That is what some ambitious aviation investors believe – including an investment cooperative based in Piacenza, southeast of Milan. They are backing Ego Airways, the latest of many ventures to establish a successful Italian carrier.

I measure “success” as flying people safely while making a profit. For the past three decades, Alitalia has carried many millions of passengers safely. But in the process it has lost billions of pounds.

“Ego Airways is the new fully Italian airline aiming to become a protagonist of the Italian and international skies,” the publicity trills.

“The start up was born thanks to the alliance of several enterpreneurs, many of whom have a pluriannual experience in the aeronautic sector.”

I have “pluriannual experience” in the writing-about-airline-start-ups sector and I am fearful that the venture will not end well.

Ego makes much of being “100 per cent Italian,” even though recent history suggest an airline that is wholly Irish (Ryanair), Anglo-Austrian (easyJet) or Swiss-Hungarian (Wizz Air) is far more likely to succeed.

Considering it has only two Embraer 190 aircraft, with a maximum of 100 seats, Ego Air’s offering is comically complex. There are two classes (“Just Go” and “Private”) with three sub-divisions, of which “Just Go Lounge,” confusingly, does not include lounge access.

Flights begin in March, in theory at least, on a domestic network based at Catania in Sicily and Forli in northern Italy – which, for a while at least, acted as a low-rent Bologna for Ryanair.

Tickets are on sale for the first flight between the two cities for just €50 (£44), but I am not buying. The most interesting thing about Ego is that Matteo Bonecchi, the chief executive, is also billed as “ideator” – a word that has previously passed me by.

As you no doubt know, “ego” is Latin for “I”. (To save you looking it up, the Latin for “airways” is “aeres viae”.)
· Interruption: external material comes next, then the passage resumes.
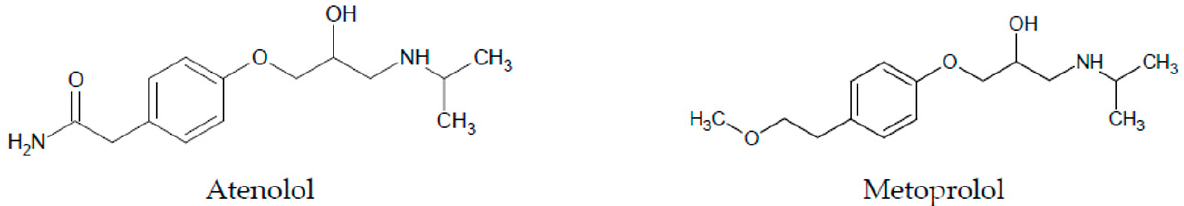
Figure 1. Structures of atenolol and metoprolol.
At least Ego has two planes, giving the bare minimum of back-up when things go “Tango Uniform” – to which aviation is so prone.

Canarian Airways, another pandemic pioneer, has only one. Well, technically zero. This brave new airline is a venture by 14 hoteliers in the Canary Islands. They were bruised by the collapse of Thomas Cook just ahead of the normally lucrative winter season in September 2019.

They believe that owning an essential component of holiday production, the plane, will act as insurance in these turbulent times.

The single Airbus A319 will be based at Tenerife South and “wet leased” (with pilots and cabin crew) from an existing firm, One Airways. The jet will be fitted with just 144 seats, giving about 10 per cent more space than the maximum configuration. The international destinations so far: Cardiff, Glasgow and Berlin.

So, a small, premium plane, up against the might of easyJet, Ryanair and Wizz Air? That looks like the worst insurance policy I have ever seen. But I would be delighted to be proved wrong.

A year ago, when Covid-19 seemed far away, I wrote about the latest venture from jetBlue founder David Neeleman: Breeze. His aims: to serve cities that aviation forgot – such as Albuquerque, Jacksonville, Milwaukee and Providence – and to be “the world’s nicest airline”.

Mr Neeleman is certainly the world’s nicest airline ideator. He also has one of the sharpest, shrewdest minds in aviation.

Like the other start-ups, Breeze will also use smaller planes: Airbus A220s with fewer than 150 seats.

There is undoubtedly a gap in the market between second-tier American cities.

Whether there is a worthwhile market in the gap, at a time when all US airlines are suffering, is unclear. If anyone can make it work, David Neeleman can. But it won’t be a Breeze.